> What is needed
Among the entries below, one line contains "camera: 60 degrees left, 5 degrees down" and another contains "(532, 421) = (362, 529): headphones". Transcribe those two lines and every line between them, exactly.

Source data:
--- START ---
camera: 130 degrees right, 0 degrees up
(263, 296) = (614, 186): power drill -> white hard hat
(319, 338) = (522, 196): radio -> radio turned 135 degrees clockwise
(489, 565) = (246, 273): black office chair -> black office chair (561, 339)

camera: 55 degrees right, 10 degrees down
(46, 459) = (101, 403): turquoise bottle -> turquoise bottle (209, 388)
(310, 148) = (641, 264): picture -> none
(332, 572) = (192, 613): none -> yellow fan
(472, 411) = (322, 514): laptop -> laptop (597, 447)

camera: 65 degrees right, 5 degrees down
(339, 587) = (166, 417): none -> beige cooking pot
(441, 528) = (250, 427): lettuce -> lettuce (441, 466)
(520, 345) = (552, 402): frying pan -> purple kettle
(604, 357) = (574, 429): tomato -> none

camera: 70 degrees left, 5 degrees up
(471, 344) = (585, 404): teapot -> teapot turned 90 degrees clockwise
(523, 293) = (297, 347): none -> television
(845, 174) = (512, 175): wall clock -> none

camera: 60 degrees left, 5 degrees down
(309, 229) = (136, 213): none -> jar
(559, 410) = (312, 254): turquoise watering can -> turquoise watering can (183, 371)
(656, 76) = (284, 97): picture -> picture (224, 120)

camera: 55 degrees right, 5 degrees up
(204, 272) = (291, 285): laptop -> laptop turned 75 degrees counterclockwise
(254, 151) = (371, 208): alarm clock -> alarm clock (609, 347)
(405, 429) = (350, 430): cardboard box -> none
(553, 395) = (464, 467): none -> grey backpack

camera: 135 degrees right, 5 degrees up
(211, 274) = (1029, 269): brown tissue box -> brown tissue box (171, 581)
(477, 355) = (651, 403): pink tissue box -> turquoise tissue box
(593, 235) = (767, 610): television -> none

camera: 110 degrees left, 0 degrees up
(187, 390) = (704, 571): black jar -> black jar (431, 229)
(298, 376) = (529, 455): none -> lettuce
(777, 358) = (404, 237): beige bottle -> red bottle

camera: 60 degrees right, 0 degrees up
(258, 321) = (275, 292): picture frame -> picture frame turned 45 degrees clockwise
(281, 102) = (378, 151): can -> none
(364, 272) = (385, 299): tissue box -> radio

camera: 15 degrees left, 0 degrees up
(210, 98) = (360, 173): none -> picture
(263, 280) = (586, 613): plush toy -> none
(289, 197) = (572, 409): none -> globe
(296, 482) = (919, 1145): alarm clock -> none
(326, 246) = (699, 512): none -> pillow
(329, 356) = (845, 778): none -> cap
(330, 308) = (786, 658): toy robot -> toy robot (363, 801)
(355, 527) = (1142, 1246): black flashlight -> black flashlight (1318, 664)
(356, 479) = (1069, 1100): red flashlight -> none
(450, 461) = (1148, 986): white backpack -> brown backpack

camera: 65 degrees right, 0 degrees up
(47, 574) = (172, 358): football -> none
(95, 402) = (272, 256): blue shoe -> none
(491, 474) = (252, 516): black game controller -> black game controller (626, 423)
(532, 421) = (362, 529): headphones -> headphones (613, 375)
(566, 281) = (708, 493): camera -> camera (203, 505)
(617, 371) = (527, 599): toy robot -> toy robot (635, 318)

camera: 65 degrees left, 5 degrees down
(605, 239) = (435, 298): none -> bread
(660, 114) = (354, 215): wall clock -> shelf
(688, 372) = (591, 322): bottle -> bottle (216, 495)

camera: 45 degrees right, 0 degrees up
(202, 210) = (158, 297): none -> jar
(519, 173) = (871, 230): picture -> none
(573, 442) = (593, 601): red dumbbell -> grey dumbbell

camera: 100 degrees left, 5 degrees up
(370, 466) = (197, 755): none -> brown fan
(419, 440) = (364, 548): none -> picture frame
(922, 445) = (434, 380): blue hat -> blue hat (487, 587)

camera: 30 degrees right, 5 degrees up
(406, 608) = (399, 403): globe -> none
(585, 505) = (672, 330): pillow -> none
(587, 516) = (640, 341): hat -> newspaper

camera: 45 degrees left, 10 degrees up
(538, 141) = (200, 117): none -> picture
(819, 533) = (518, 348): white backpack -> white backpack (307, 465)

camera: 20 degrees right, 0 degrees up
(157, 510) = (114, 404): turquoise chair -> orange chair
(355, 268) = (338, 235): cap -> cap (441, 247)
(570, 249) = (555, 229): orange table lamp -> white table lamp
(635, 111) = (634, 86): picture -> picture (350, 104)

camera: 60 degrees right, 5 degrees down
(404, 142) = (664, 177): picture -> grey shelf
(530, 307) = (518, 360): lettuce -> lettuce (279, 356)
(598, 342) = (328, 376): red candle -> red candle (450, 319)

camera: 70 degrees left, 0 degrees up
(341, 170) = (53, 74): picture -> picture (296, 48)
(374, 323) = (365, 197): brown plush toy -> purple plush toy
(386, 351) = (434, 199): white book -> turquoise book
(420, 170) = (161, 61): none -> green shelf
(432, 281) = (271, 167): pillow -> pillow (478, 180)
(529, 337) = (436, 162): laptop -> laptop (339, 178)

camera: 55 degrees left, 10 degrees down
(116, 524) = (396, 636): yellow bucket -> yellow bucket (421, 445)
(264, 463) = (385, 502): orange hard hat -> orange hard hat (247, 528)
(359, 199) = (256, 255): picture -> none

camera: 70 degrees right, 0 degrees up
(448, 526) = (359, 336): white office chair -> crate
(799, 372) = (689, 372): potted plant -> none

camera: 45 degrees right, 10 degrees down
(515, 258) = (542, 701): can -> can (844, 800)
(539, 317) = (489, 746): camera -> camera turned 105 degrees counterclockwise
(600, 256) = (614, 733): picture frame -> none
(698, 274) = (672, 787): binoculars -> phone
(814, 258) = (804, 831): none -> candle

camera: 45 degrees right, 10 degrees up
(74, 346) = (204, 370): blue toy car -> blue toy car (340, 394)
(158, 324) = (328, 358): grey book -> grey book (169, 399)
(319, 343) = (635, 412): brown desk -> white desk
--- END ---
> Response area
camera: 60 degrees left, 5 degrees down
(309, 229) = (136, 213): none -> jar
(559, 410) = (312, 254): turquoise watering can -> turquoise watering can (183, 371)
(656, 76) = (284, 97): picture -> picture (224, 120)

camera: 55 degrees right, 5 degrees up
(204, 272) = (291, 285): laptop -> laptop turned 75 degrees counterclockwise
(254, 151) = (371, 208): alarm clock -> alarm clock (609, 347)
(405, 429) = (350, 430): cardboard box -> none
(553, 395) = (464, 467): none -> grey backpack

camera: 135 degrees right, 5 degrees up
(211, 274) = (1029, 269): brown tissue box -> brown tissue box (171, 581)
(477, 355) = (651, 403): pink tissue box -> turquoise tissue box
(593, 235) = (767, 610): television -> none

camera: 110 degrees left, 0 degrees up
(187, 390) = (704, 571): black jar -> black jar (431, 229)
(298, 376) = (529, 455): none -> lettuce
(777, 358) = (404, 237): beige bottle -> red bottle

camera: 60 degrees right, 0 degrees up
(258, 321) = (275, 292): picture frame -> picture frame turned 45 degrees clockwise
(281, 102) = (378, 151): can -> none
(364, 272) = (385, 299): tissue box -> radio

camera: 15 degrees left, 0 degrees up
(210, 98) = (360, 173): none -> picture
(263, 280) = (586, 613): plush toy -> none
(289, 197) = (572, 409): none -> globe
(296, 482) = (919, 1145): alarm clock -> none
(326, 246) = (699, 512): none -> pillow
(329, 356) = (845, 778): none -> cap
(330, 308) = (786, 658): toy robot -> toy robot (363, 801)
(355, 527) = (1142, 1246): black flashlight -> black flashlight (1318, 664)
(356, 479) = (1069, 1100): red flashlight -> none
(450, 461) = (1148, 986): white backpack -> brown backpack

camera: 65 degrees right, 0 degrees up
(47, 574) = (172, 358): football -> none
(95, 402) = (272, 256): blue shoe -> none
(491, 474) = (252, 516): black game controller -> black game controller (626, 423)
(532, 421) = (362, 529): headphones -> headphones (613, 375)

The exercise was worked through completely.